I blogged on Tuesday some expert opinion on the tax issues around Owen Glenn’s donations. I discovered a surprisingly high number of lawyers read this blog and many of them contributed to the thread. Many suggested the gift duty was dependent on whether Owen Glenn was a NZ tax domicile.

Mark Keating, who was quoted in the Herald also, has sent me a response to the comments:

I quote sections of the Estate & Gift Duty Act 1968 to establish that, regardless of the residence of the donor, the money is still subject to gift duty.

First, the definition of “gift” in s 2 is:”any disposition of property, whereever and howsoever made”.

That is pretty wide you will agree!

Second, that general definition in s 2 is further expanded upon to include a whole range of transactions where 1 party gives / receives more than the other (ie, any bargain that is intended to be unequal is effectively treated as a gift – so I cannot sell my house to you for $10 and say “that is just our contract”.  If the bargain is unequal, then it will be considered a gift under the Act).  The list of those examples of what kind of transactions can be gifts is, not surprisingly, very long … but it specifically includes:

” the payment, release, discharge, surrender, forfeiture or abandonment of any debt”.

So beyond any doubt (as you would expect) the payment by Owen Glenn of $100k of Peters’ legal fees is a “gift”.

But the residence issue is dealt with elsewhere, in s 63(1).  It specifically says a gift is subject to gift duty if it is made by a person who is domiciled in NZ (category 1, which will not apply here) or (category 2):

“all property situated in NZ, comprised in any gift made by any donor to any donee, where the donor is domiciled OUT OF NZ at the date of the gift” (my emphasis).

So it DOES catch donations made by persons who are not domiciled in NZ, provided “the property is situated in NZ”.  In those cases, the residence of the donor is irrellevant.  The people who made comments have only identified category 1, and ignored category 2 gifts.

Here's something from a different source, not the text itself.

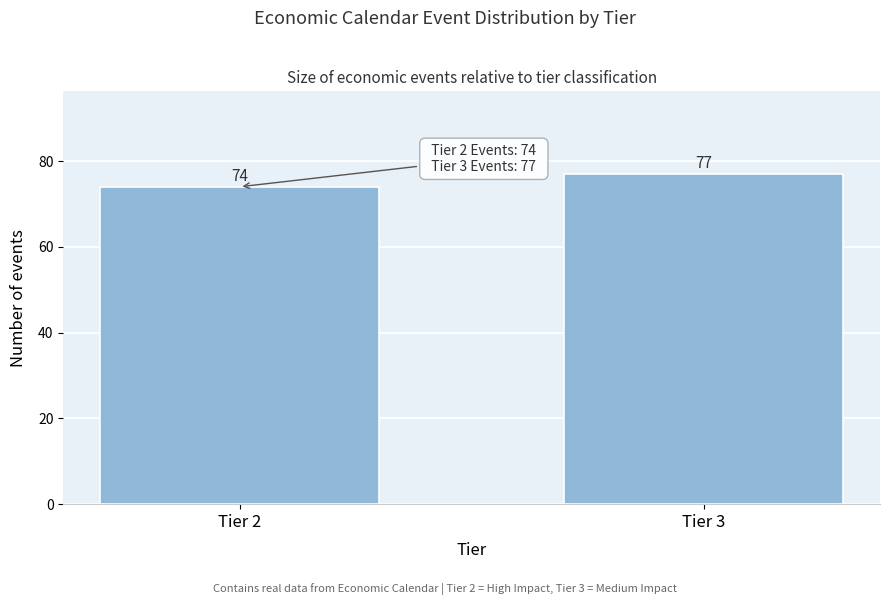

Reading right to left, transcribe all the data shown in this chart.

Tier 3=77	Tier 2=74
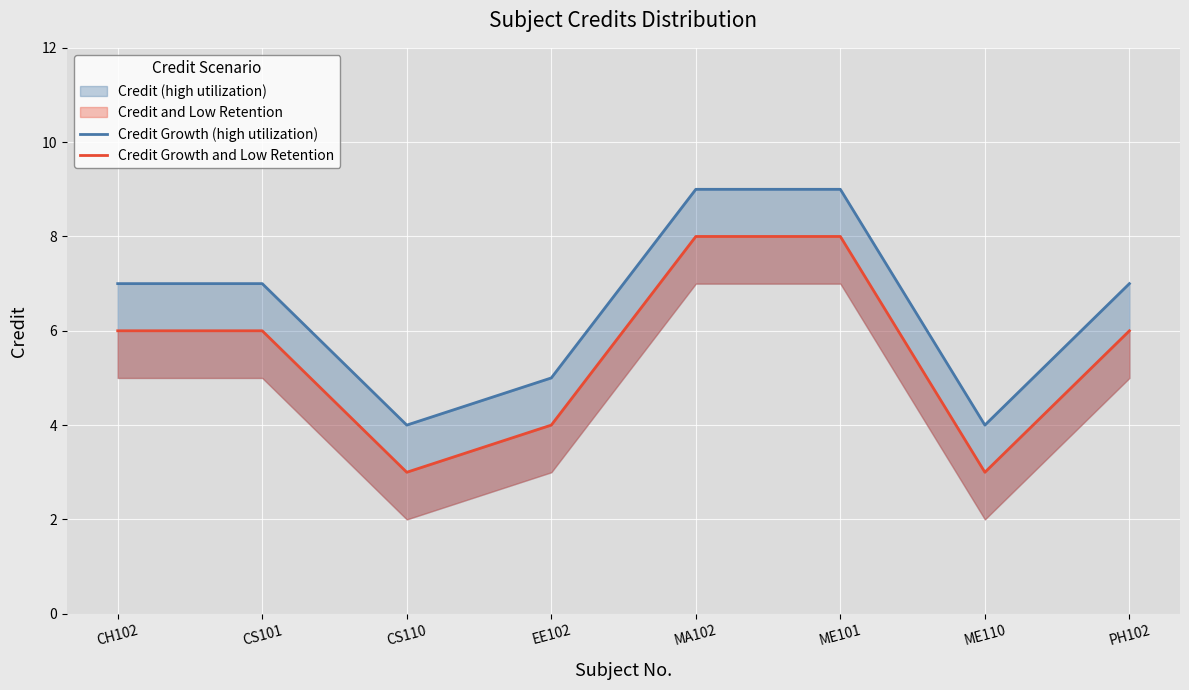

Reading right to left, what are all the values shown in this chart?

Credit Growth (high utilization): 7	4	9	9	5	4	7	7
Credit Growth and Low Retention: 6	3	8	8	4	3	6	6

So you have to determine IF the property “is situated in NZ”.  That is determined by s 63(2), which lists when (and when not) property is “situated in NZ”.  Again, it includes a very long list of things that are caught and things that are not.  But within that list is included:

“(e) a debt owed by a person … is treated as property situated in NZ if any of the debtors are resident in NZ”.

So:
(1) the debt was WP’s personal legal bill, and
(2) WP is resident in NZ, then
= the debt is treated as property situated in NZ = so gift duty is payable upon that debt.

And I have to say, that is the LOGICAL result.  Would your commentators really expect that $100k given to pay a NZers debts in NZ is not subject to Gift Duty.  I mean,  come on (!) – IRD are a bit smarter than that!!!  To have this kind of donation excluded would be a MASSIVE loophole in the Act.

So you can confidently respond to those who have made comments that the residence of Glenn IS irrelevant.  The legal debt owed by WP (who is a NZ resident) is sufficient to mean the gift is subject to NZ Gift Duty.

I am not a tax lawyer of course but Mark’s comments seem very strong to me.